Main mainframe computers were designed prior to the establishment of the IEEE 754 standard and employ their own format for floating point encoding.
• IBM Mainframe - the IBM mainframe has three different floating point forms: a 32-bit, a 64-bit, and a 128-bit form. Unlike the IEEE forms, the exponent field is the same length for all forms: 7-bits (in excess-64 notation); the longer floating point forms have increased precision but not increased scale. The encoded base is 16 (instead of 2) so that the exponent is actually a indicator of how many times the decimal point should be shifted 4 bits to the right (or to the left if the exponent is negative); this results in an effective scale of a little over 250 (for decimal values). Note also that because the base is 16, the normalized precision may start with any value between 1 and 15; the leading value must therefore be encoded in the floating point form.

## Implementation Methods

How floating point arithmetic is actually performed varies among different computer systems.

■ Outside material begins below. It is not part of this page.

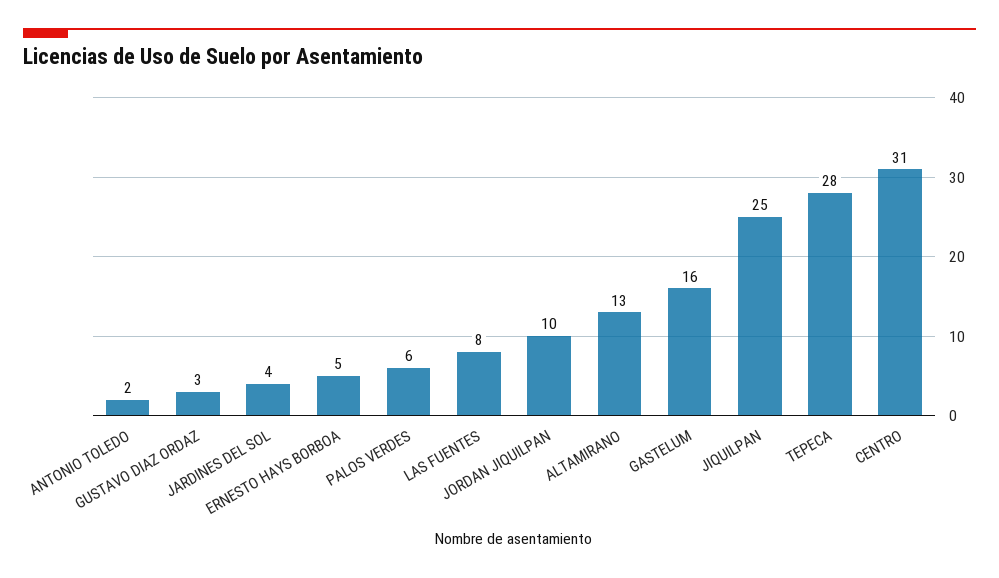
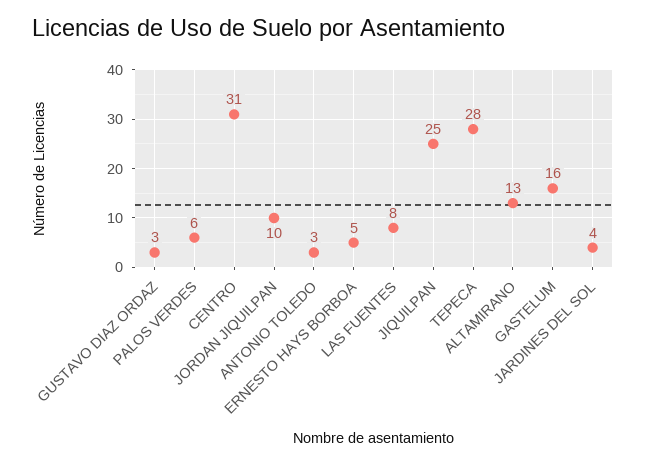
ANTONIO TOLEDO: 2 -> 3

• Software - in small or older microcomputer systems, floating point manipulation is/was done using software subroutines; most microcomputer languages still include these subroutines when you compile and link a program which uses floating point values.
• Math Co-Processor - larger and more modern microcomputers include a second processor (either as a second chip or built-in to the main processor); this processor has instructions, not found in the main processor, for performing floating point (and often BCD) arithmetic directly with hardware circuits.
• Built-in Floating Point Instructions - inclusion of floating point manipulation instructions within the main processor's instruction set is normally only found in large mainframe computer systems.